--- PROVIDED RECORDS ---

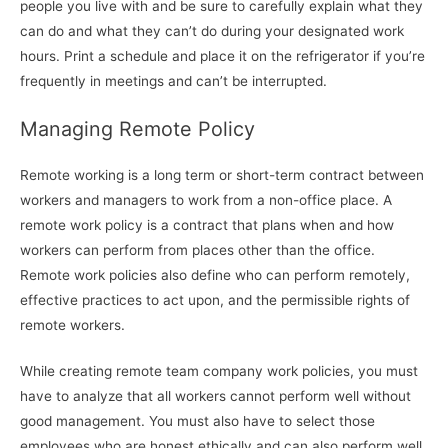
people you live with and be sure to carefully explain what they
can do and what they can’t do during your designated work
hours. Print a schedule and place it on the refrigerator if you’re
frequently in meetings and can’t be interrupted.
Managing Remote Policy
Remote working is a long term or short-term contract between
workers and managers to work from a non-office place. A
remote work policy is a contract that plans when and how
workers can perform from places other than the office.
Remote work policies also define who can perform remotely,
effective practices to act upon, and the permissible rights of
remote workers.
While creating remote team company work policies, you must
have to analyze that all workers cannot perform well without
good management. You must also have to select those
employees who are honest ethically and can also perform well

---
--- PROVIDED RECORDS ---

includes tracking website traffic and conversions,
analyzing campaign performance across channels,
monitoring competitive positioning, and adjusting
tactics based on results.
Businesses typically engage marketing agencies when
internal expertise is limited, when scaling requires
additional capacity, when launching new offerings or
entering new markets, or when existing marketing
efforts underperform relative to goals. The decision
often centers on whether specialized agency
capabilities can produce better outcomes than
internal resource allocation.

---
--- PROVIDED RECORDS ---

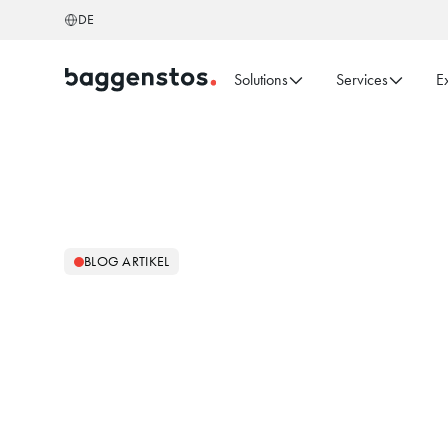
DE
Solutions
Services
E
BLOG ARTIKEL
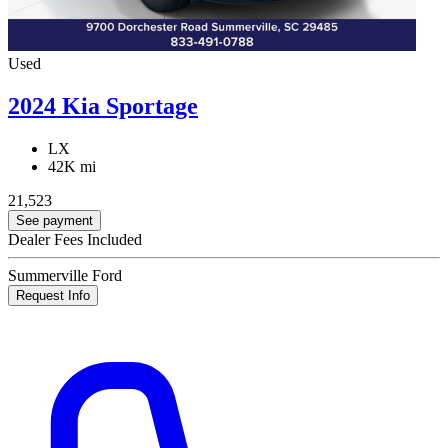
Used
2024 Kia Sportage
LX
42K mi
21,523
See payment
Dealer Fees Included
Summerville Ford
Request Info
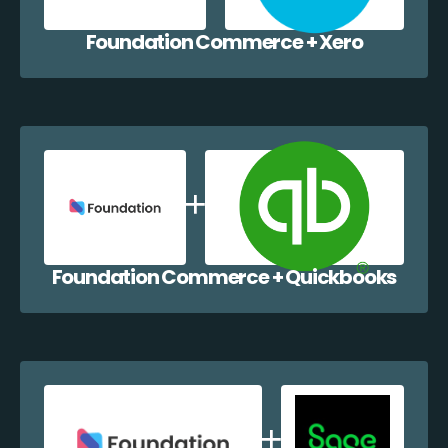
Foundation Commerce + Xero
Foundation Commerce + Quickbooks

---

The required output is the stretch of entries above from the line containing "capabilities can produce better outcomes than" through the line containing "internal resource allocation.", reproduced exactly.

- **SOLUTION TO THIS TASK**:
capabilities can produce better outcomes than
internal resource allocation.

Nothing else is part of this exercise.